The federal statute, IRC, sec 170, in its material aspects, is identical in substance to ORS 316.340, except that it permits deduction of gifts “to or for the use of” the qualifying organization, while Oregon’s statute uses only the preposition “to”. Clearly, under this federal statute, though the plaintiffs’ trust is not a qualifying organization, the plaintiffs’ gifts of remainder interests qualify for deduction, because the clear and well-established meaning of the words “for the use of” is “in trust for.” John Danz, 18 TC 454 (1952); Rev Rul 194, CB 1953-2, p. 128.

The intent of the legislature must govern the determinations of this court. The issue then is: Did the Oregon Legislature intend that gifts in trust for qualifying organizations be deductible?

The only support that can be found for deductibility is the general intent of our legislature to conform to the federal tax procedures, but this intent is not all-inclusive. It is not an abdication of any right to depart from the federal concepts and only applies “when such could be accomplished without sacrifice to legislative independence and yet retain certain distinct and different features from the federal code.” Ruth Realty Co. v. State Tax Commission, 222 Or 290, 294, 353 P2d 524 (1960).

The words “for the use of” are words of art, particularly with respect to gifts and bequests. They certainly are not synonymous with the preposition “to” and would not have been omitted from the Oregon act as tautological or redundant.

The court cannot insert into a statute what has been omitted. Cook v. Hill, 224 Or 565, 568, 356 P2d 1067 (1960). “In the construction of a statute, the office of the judge is simply to ascertain and declare what is, in terms or in substance, contained therein, not to insert what has been omitted, or to omit what has been inserted; # * *.” ORS 174.010. “If the legislature intended to include * * *” gifts in trust for religious or other qualifying organizations, “* * * they could easily have expressed it in unmistakable terms by the addition of the few words required.” Cook v. Hill, supra, at 569.

At the time of the enactment of the personal income tax act of 1953, of which ORS 316.340 as it reads today was a part, the legislature had before it the federal statutory language, and the John Bans case, supra (18 TC 454), interpreting that language. It can be presumed, as a matter of fact as well as law, to have been aware of the established legal meaning of the phrase “for the use of” and its omission would appear to have the same clarity of meaning as the inclusion in a statute of a legal phrase or term. Cordon v. Gregg, 164 Or 306, 311-12, 97 P2d 732, 101 P2d 414 (1940).

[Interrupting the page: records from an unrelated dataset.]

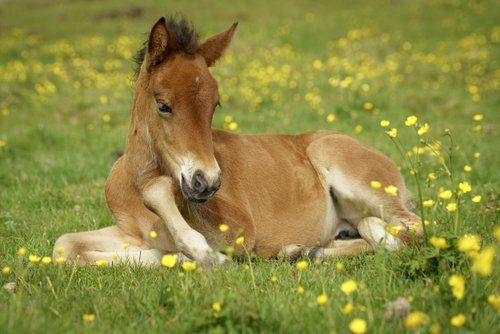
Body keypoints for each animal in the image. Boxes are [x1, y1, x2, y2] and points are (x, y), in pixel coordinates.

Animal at [53, 17, 422, 266]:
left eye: (215, 105)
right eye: (163, 105)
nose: (207, 181)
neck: (136, 181)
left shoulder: (239, 229)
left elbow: (162, 198)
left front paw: (202, 254)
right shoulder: (129, 233)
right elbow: (64, 245)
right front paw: (182, 257)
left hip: (343, 165)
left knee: (409, 227)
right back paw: (305, 249)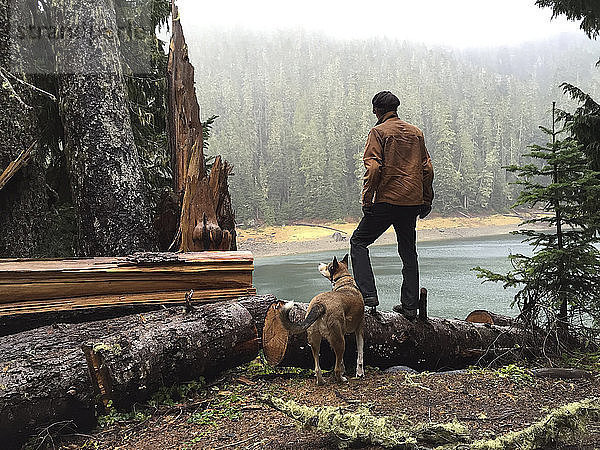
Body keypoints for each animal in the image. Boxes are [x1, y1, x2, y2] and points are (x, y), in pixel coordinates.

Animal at [278, 255, 366, 384]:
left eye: (327, 266)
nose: (319, 263)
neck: (344, 280)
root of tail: (320, 305)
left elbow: (343, 361)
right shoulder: (359, 329)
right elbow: (360, 354)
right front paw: (359, 373)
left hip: (314, 341)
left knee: (317, 367)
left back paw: (321, 381)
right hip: (340, 341)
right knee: (336, 369)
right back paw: (341, 379)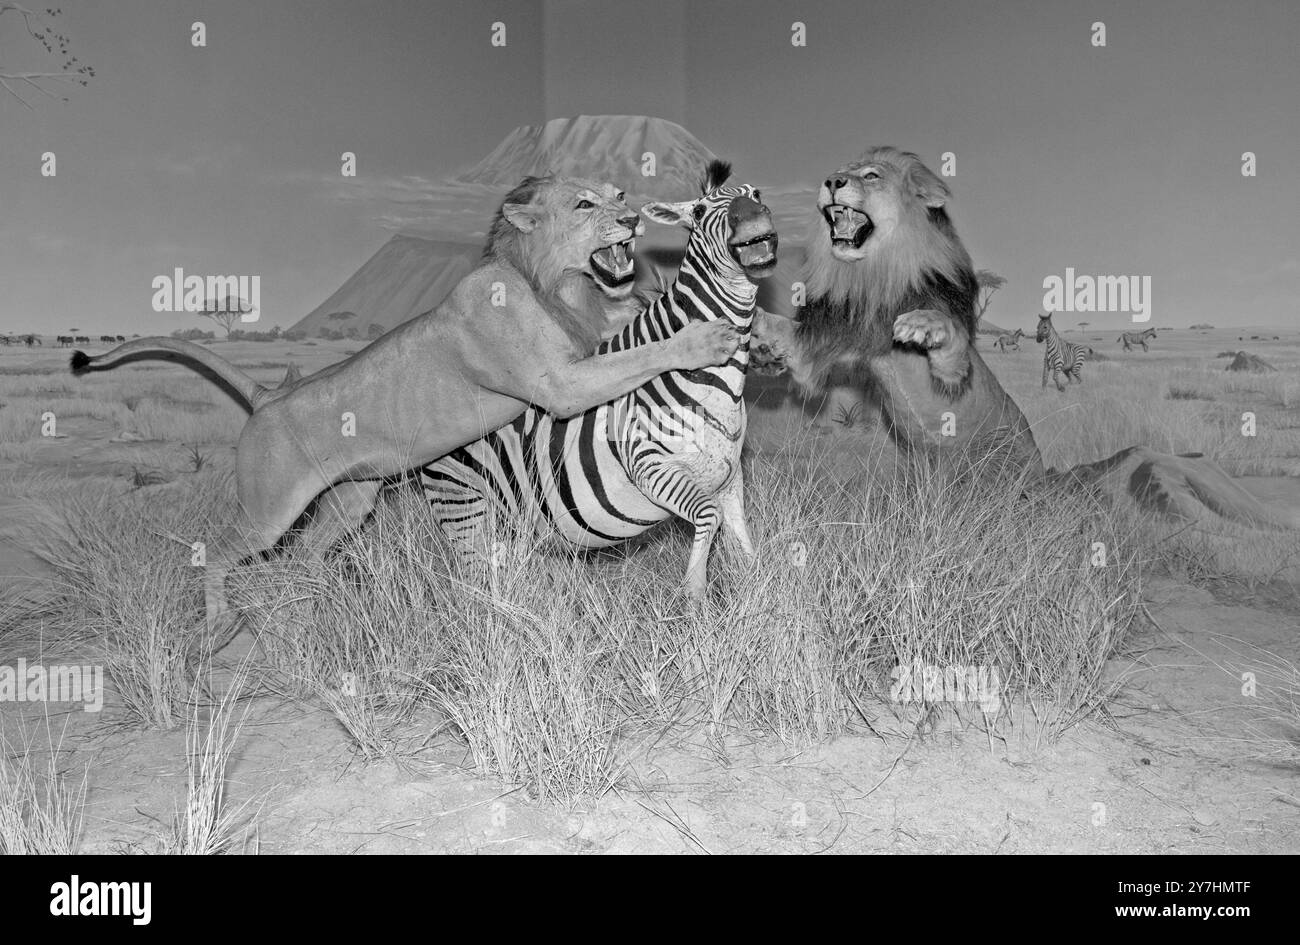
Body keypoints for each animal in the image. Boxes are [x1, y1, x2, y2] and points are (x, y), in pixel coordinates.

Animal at [71, 176, 741, 646]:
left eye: (619, 195)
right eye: (583, 205)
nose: (632, 218)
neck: (555, 283)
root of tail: (268, 399)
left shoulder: (584, 344)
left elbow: (632, 329)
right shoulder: (559, 384)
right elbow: (644, 352)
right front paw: (703, 338)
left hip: (352, 501)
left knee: (308, 555)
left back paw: (318, 606)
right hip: (269, 513)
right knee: (218, 551)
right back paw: (218, 628)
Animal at [421, 161, 778, 596]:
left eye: (757, 194)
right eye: (698, 211)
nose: (753, 217)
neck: (723, 380)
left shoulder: (729, 477)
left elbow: (744, 550)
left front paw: (756, 600)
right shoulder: (651, 464)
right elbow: (709, 523)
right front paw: (694, 599)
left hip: (516, 521)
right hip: (466, 510)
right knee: (477, 583)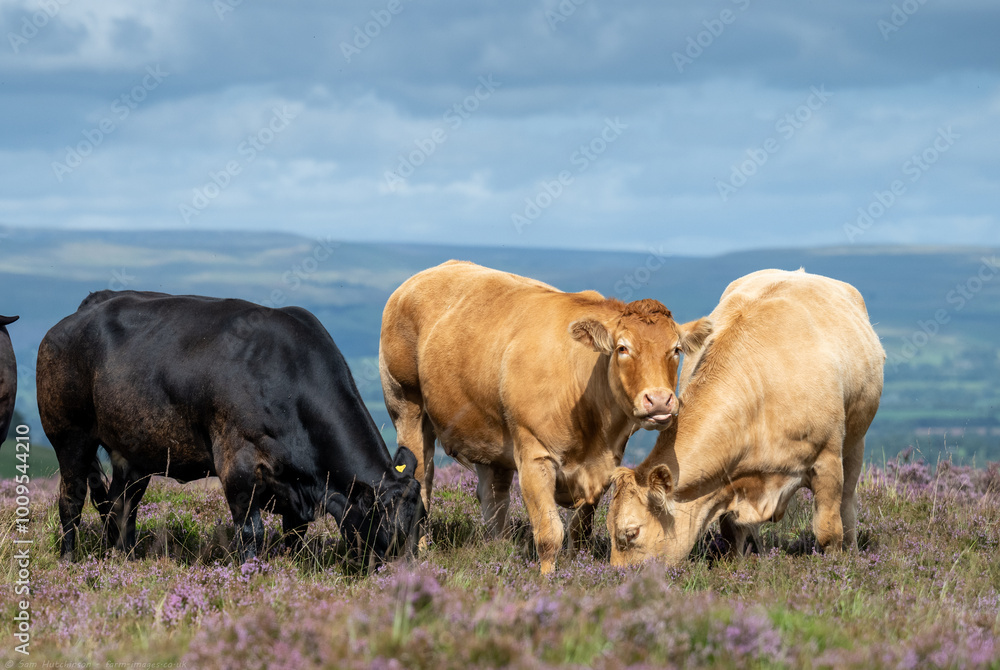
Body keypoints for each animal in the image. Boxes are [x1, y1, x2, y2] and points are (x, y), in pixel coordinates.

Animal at [37, 290, 425, 568]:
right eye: (390, 529)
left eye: (421, 519)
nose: (407, 577)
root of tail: (87, 307)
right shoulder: (238, 465)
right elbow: (251, 532)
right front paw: (249, 573)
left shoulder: (294, 488)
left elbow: (295, 534)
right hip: (70, 437)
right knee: (71, 500)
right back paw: (69, 560)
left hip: (133, 452)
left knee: (122, 505)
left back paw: (126, 557)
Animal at [379, 260, 712, 573]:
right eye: (622, 348)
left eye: (676, 349)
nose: (659, 400)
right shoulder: (534, 455)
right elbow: (550, 532)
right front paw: (547, 578)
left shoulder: (603, 465)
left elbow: (580, 529)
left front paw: (578, 564)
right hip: (406, 405)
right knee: (422, 478)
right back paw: (420, 547)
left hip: (488, 432)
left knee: (493, 494)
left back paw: (497, 545)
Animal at [607, 269, 885, 566]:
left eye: (631, 532)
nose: (617, 574)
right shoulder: (728, 481)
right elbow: (732, 532)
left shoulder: (827, 461)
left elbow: (828, 531)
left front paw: (836, 565)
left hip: (855, 441)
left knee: (848, 502)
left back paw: (852, 549)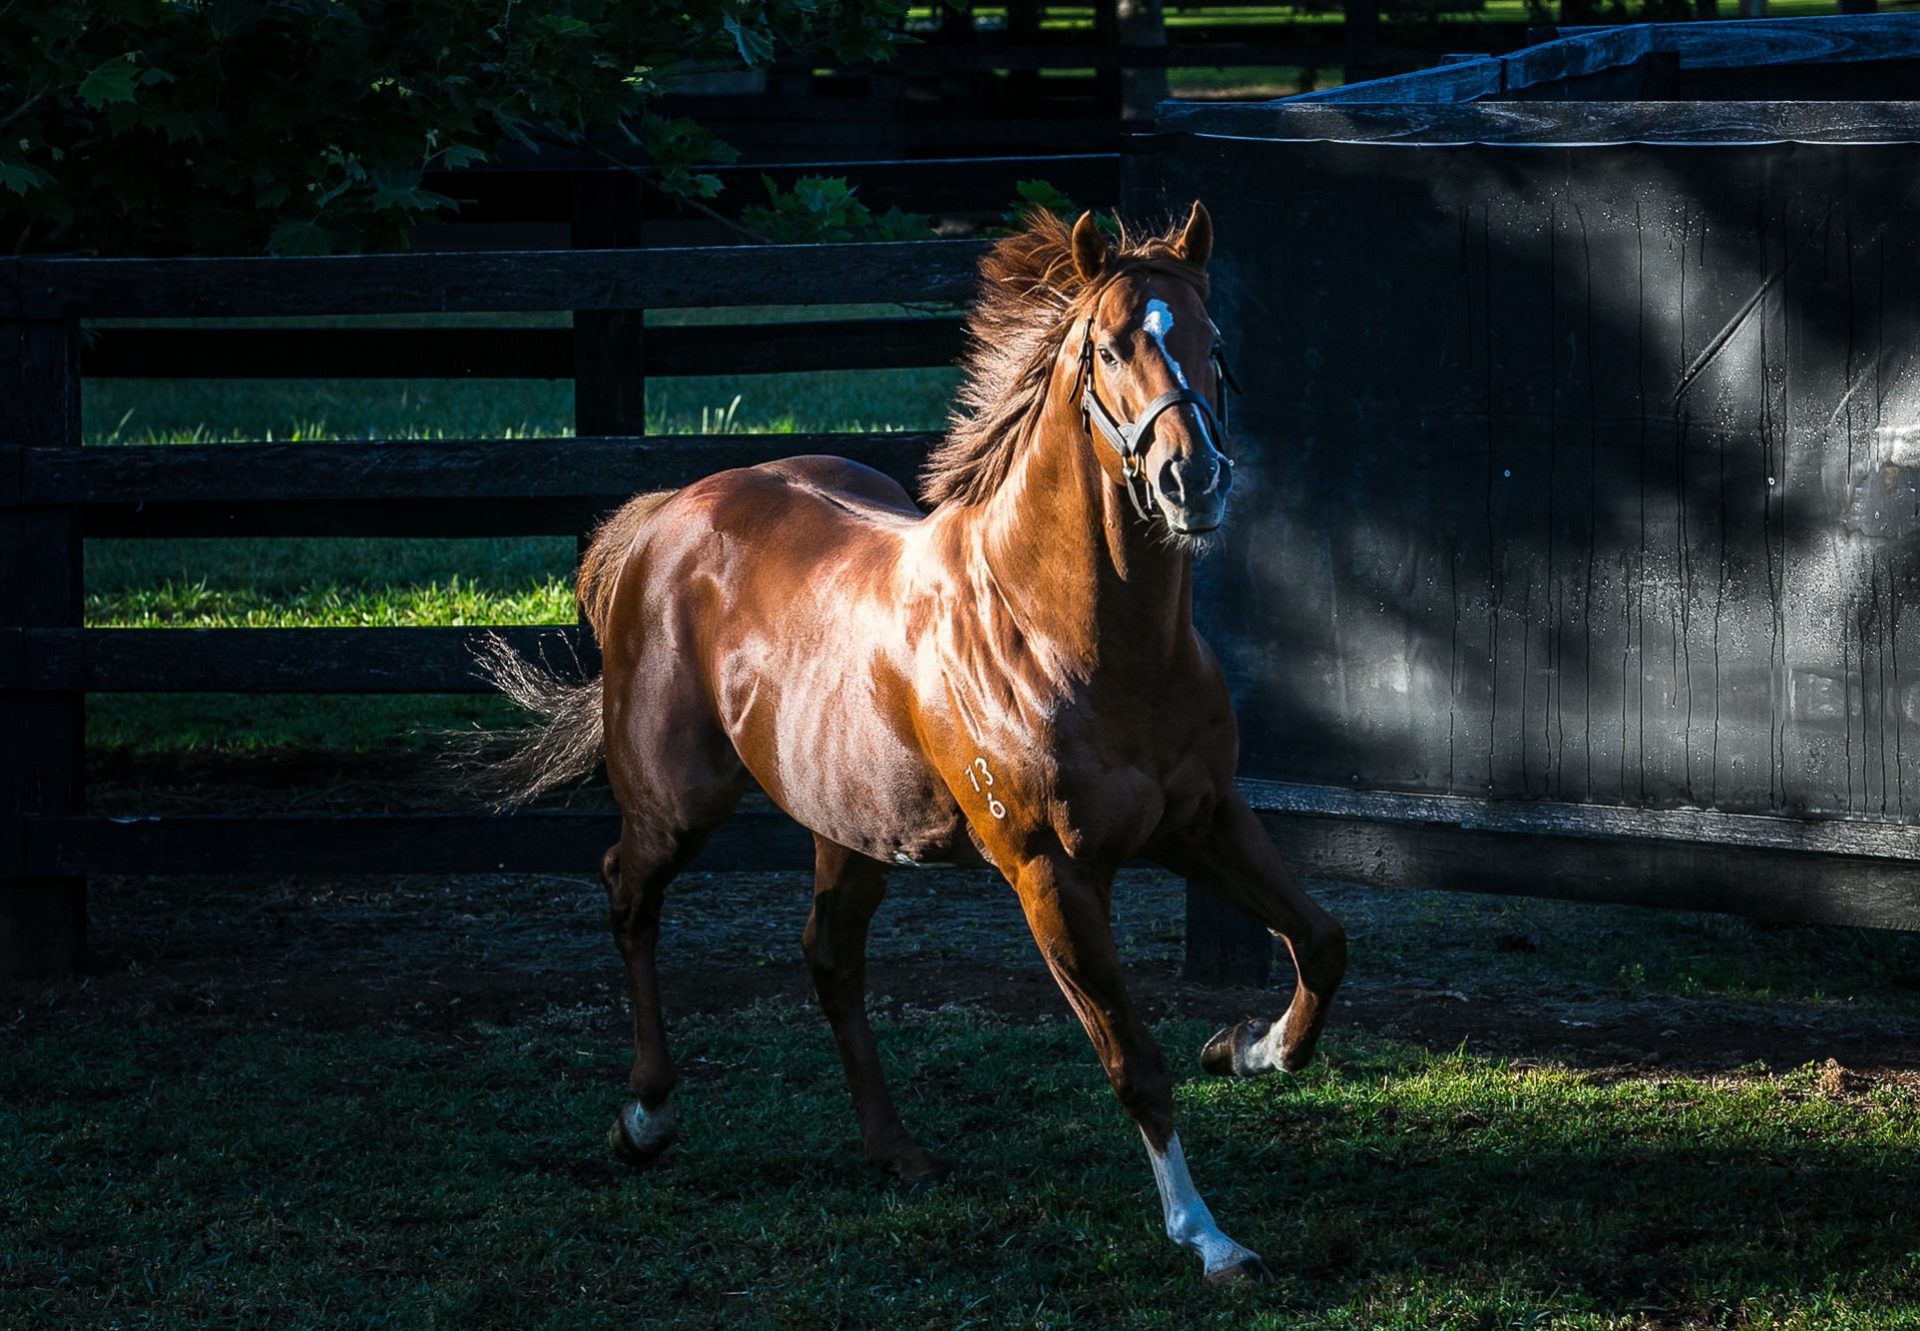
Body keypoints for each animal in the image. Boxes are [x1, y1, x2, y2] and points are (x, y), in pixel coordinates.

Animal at [483, 202, 1351, 1282]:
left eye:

In any event, though a more liberal construction conceivably might permit a court to insert the wording desired by the plaintiffs, we are dealing here with a deduction. As the Supreme Court pointed out in Keyes v. Chambers, 209 Or 640, 646, 307 P2d 498 (1957):

“By reason of their character as legislative grants, statutes relating to deductions in computing income must be strictly construed against the taxpayer and in favor of the taxing authority. [Citing cases.]”

Certainly, where the court is required to construe the statute strictly against the taxpayer, it cannot in good conscience read into the statute a term of art which is not there and which could easily have been inserted by the legislature, had it intended that it be there.

While this court must hold against the contentions of the taxpayers, it finds little reason in public policy for the legislature to depart from the federal law in this instance and to prohibit by a trust arrangement that which it clearly would, and does, permit by a simple deed with a reservation of a life estate. Nonetheless, the granting of a deduction is a question for legislative determination and the taxpayers’ remedy must be by statutory amendment, not by judicial interpretation, both strained and improper.

A decree will be entered under Rule 31 sustaining the order of the commission.

Dated this 14th day of June, 1962. 
      
       Foregoing case appealed. Oregon Supreme Court opinion found in 234 Or 455, 383 P2d 97 (1963).